• **Your goal**
Here you must reproduce each line of the data exactly.

[Records from a collection]
__________________________________________________

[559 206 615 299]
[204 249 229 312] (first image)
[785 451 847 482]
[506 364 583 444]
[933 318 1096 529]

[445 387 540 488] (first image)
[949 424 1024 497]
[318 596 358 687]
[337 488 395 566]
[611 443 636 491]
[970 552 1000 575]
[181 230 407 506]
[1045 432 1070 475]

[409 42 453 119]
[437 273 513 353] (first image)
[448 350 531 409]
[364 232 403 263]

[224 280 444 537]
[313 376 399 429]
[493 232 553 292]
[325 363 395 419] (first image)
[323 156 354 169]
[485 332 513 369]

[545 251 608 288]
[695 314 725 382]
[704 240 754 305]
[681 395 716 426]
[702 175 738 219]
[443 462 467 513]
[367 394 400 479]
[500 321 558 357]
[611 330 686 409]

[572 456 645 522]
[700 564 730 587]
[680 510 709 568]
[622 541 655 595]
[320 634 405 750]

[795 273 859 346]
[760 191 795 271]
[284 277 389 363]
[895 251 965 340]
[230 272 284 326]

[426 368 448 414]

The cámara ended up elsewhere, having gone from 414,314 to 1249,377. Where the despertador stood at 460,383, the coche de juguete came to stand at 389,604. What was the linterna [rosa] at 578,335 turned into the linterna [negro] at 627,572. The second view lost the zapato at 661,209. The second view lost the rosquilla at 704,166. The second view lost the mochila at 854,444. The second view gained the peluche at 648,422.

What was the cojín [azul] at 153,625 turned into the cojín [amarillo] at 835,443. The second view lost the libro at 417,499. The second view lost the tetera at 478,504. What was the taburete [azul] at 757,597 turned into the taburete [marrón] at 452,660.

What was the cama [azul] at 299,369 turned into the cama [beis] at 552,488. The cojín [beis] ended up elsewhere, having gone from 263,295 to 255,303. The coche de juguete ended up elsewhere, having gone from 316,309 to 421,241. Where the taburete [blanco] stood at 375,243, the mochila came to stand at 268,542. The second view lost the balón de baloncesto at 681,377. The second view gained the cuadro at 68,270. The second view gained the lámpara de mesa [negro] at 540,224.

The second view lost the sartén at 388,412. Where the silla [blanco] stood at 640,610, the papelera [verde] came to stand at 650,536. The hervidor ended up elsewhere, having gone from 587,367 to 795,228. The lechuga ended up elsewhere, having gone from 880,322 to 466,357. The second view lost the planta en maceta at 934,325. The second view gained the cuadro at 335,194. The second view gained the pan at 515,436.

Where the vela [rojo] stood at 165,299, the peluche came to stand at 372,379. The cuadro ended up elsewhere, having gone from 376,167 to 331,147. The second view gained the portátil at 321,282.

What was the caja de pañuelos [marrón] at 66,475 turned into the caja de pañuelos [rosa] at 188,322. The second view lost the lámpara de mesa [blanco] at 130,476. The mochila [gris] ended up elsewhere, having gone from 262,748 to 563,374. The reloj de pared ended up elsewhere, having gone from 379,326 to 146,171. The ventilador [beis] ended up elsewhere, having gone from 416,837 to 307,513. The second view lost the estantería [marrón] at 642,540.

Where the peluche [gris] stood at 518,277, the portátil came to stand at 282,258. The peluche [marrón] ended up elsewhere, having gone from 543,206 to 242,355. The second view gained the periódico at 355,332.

__________________________________________________

• **Expected answer**
[559 206 615 299]
[204 249 229 312] (first image)
[785 451 847 482]
[506 364 583 444]
[933 318 1096 529]

[445 387 540 488] (first image)
[949 424 1024 497]
[318 596 358 687]
[337 488 395 566]
[611 443 636 491]
[970 552 1000 575]
[181 230 407 506]
[1045 432 1070 475]

[409 42 453 119]
[437 273 513 353] (first image)
[448 350 531 409]
[364 232 403 263]

[224 280 444 537]
[313 376 399 429]
[493 232 553 292]
[325 363 395 419] (first image)
[323 156 354 169]
[485 332 513 369]

[545 251 608 288]
[695 314 725 382]
[704 240 754 305]
[681 395 716 426]
[702 175 738 219]
[443 462 467 513]
[367 394 400 479]
[500 321 558 357]
[611 330 686 409]

[572 456 645 522]
[700 564 730 587]
[680 510 709 568]
[622 541 655 595]
[320 634 405 750]

[795 273 859 346]
[760 191 795 271]
[284 277 389 363]
[895 251 965 340]
[230 272 284 326]

[426 368 448 414]

The cámara ended up elsewhere, having gone from 414,314 to 1249,377. Where the despertador stood at 460,383, the coche de juguete came to stand at 389,604. What was the linterna [rosa] at 578,335 turned into the linterna [negro] at 627,572. The second view lost the zapato at 661,209. The second view lost the rosquilla at 704,166. The second view lost the mochila at 854,444. The second view gained the peluche at 648,422.

What was the cojín [azul] at 153,625 turned into the cojín [amarillo] at 835,443. The second view lost the libro at 417,499. The second view lost the tetera at 478,504. What was the taburete [azul] at 757,597 turned into the taburete [marrón] at 452,660.

What was the cama [azul] at 299,369 turned into the cama [beis] at 552,488. The cojín [beis] ended up elsewhere, having gone from 263,295 to 255,303. The coche de juguete ended up elsewhere, having gone from 316,309 to 421,241. Where the taburete [blanco] stood at 375,243, the mochila came to stand at 268,542. The second view lost the balón de baloncesto at 681,377. The second view gained the cuadro at 68,270. The second view gained the lámpara de mesa [negro] at 540,224.

The second view lost the sartén at 388,412. Where the silla [blanco] stood at 640,610, the papelera [verde] came to stand at 650,536. The hervidor ended up elsewhere, having gone from 587,367 to 795,228. The lechuga ended up elsewhere, having gone from 880,322 to 466,357. The second view lost the planta en maceta at 934,325. The second view gained the cuadro at 335,194. The second view gained the pan at 515,436.

Where the vela [rojo] stood at 165,299, the peluche came to stand at 372,379. The cuadro ended up elsewhere, having gone from 376,167 to 331,147. The second view gained the portátil at 321,282.

What was the caja de pañuelos [marrón] at 66,475 turned into the caja de pañuelos [rosa] at 188,322. The second view lost the lámpara de mesa [blanco] at 130,476. The mochila [gris] ended up elsewhere, having gone from 262,748 to 563,374. The reloj de pared ended up elsewhere, having gone from 379,326 to 146,171. The ventilador [beis] ended up elsewhere, having gone from 416,837 to 307,513. The second view lost the estantería [marrón] at 642,540.

Where the peluche [gris] stood at 518,277, the portátil came to stand at 282,258. The peluche [marrón] ended up elsewhere, having gone from 543,206 to 242,355. The second view gained the periódico at 355,332.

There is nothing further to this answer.